Las torpezas y frivolidades que adornaron el episodio no hacen sino subrayar el asunto central de la deslealtad política. ¿Con qué garantías sobre sus interlocutores acudió a la capital del Rosellón? ¿Con qué garantías sobre su seguridad, que no era sólo la del líder de partido, sino la de un gobernante electo? ¿Calibró la eventualidad de ser detenido por la Gendarmerie, y los efectos derivados de la misma, no ya sobre Esquerra, sino sobre la Generalitat (pues ésa, que era un gobernante catalán, habría sido la noticia), y por extensión, sobre Cataluña? ¿Acaso no previó que, como había sucedido en 2001, cuando su polémico contacto con Arnaldo Otegi, la celebración de esta reunión se filtraría, como ha sucedido con otros encuentros de ETA, normalmente a iniciativa de ésta? ¿Creía que controlaría el calendario?

El error Carod, por desgracia, no se agota ahí. Porque su resultado entorpece algunos grandes objetivos de su partido y de la coalición de la que forma parte. En efecto, recoloca a ETA, la cuestión terrorista y el problema vasco en primera línea de actualidad, en detrimento de la pretensión catalana de abrir espacio en la agenda general, de forma positiva, a Cataluña, la profundización autonómica y la España plural. Y desacredita o rebaja la posibilidad de convertir el paisaje sociopolítico catalán en terreno futuro de encuentro para otras posibles tentativas, serias, en pro de la paz. De hecho, la iniciativa sólo ha acarreado un efecto colateral interesante: ha generado una dinámica inevitable de identificación y denuncia contra el aprovechamiento partidista oficial del combate antiterrorista.

Ahora, el líder de Esquerra se apresta a configurar su campaña a las legislativas en torno a la "lucha por la paz" a través de un etéreo "diálogo". ¿Como el de Perpiñán?

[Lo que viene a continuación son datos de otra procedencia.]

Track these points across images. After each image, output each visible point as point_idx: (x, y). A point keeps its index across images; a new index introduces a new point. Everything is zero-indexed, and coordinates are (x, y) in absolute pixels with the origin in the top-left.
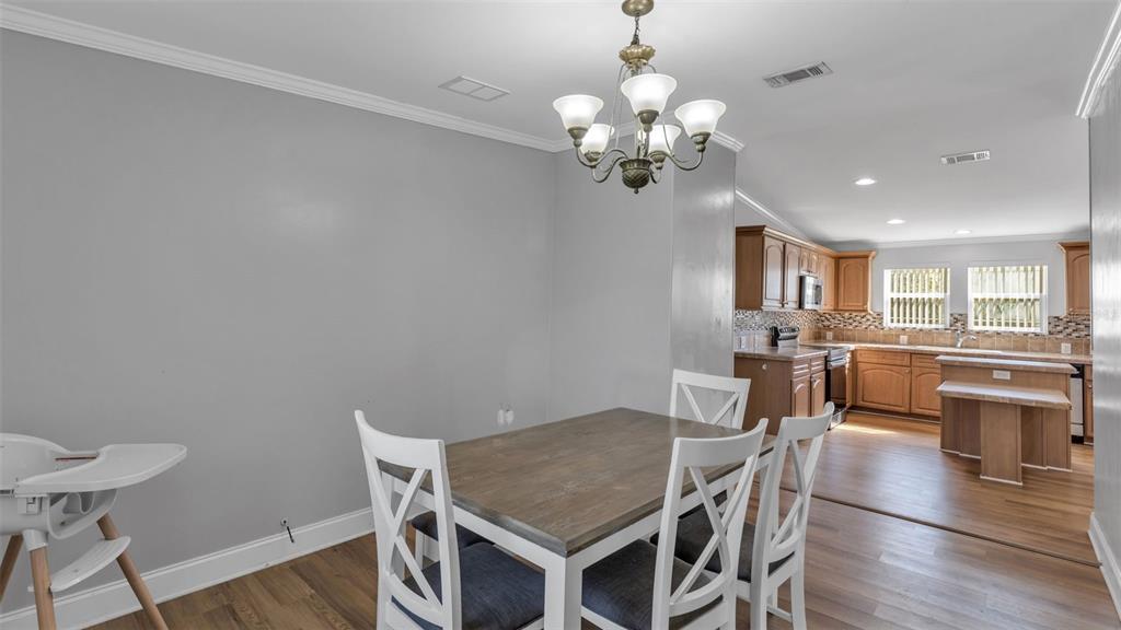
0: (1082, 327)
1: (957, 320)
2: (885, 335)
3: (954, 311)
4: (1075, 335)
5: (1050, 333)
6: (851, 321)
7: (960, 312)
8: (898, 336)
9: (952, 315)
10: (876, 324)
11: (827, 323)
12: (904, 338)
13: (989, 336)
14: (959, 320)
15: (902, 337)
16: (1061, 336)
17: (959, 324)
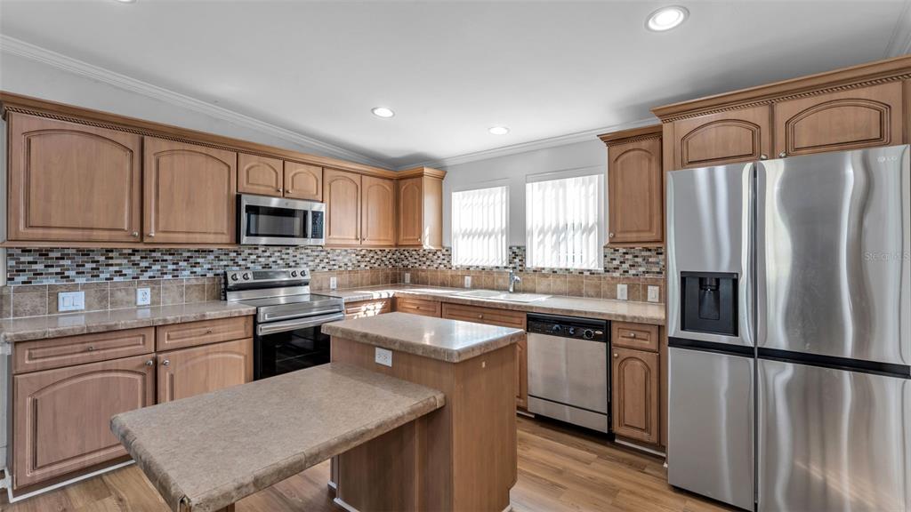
0: (639, 260)
1: (516, 255)
2: (452, 276)
3: (513, 244)
4: (632, 272)
5: (607, 270)
6: (425, 259)
7: (518, 245)
8: (463, 277)
9: (510, 248)
10: (445, 262)
11: (406, 262)
12: (468, 280)
13: (545, 276)
14: (517, 254)
15: (466, 277)
16: (617, 274)
17: (517, 260)
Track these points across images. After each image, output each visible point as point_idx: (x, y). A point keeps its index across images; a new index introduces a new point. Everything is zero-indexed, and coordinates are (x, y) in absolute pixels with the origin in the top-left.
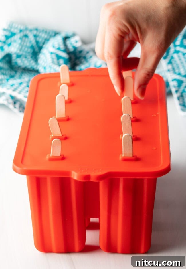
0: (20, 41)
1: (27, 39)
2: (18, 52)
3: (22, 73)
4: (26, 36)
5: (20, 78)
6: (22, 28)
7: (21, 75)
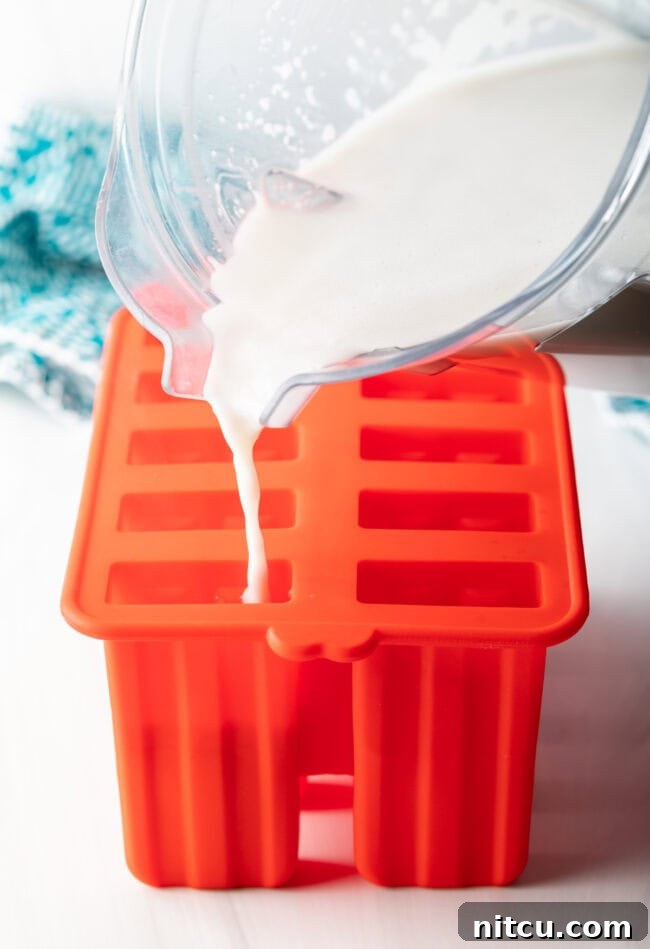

Esta inconcreta y dulce música atrae más la sensibilidad de muchos demócratas de estirpe que la áspera letra de las reduccionistas leyes de los Gobiernos de Aznar relativas al asunto y a su estrategia vasca, obsesionada en amalgamar a terroristas, nacionalistas o simples discrepantes. Pero en realidad, en ausencia de una estrategia coherente y procesalmente solvente, no supone sino el enfoque inverso del utilizado por el PP, la utilización electoralista del principal drama español. Contra tanto simplismo, conviene recordar que las experiencias históricas en este país, y en otros, demuestran que no sólo con policía se extirpa el terrorismo. Ni tampoco sólo con política.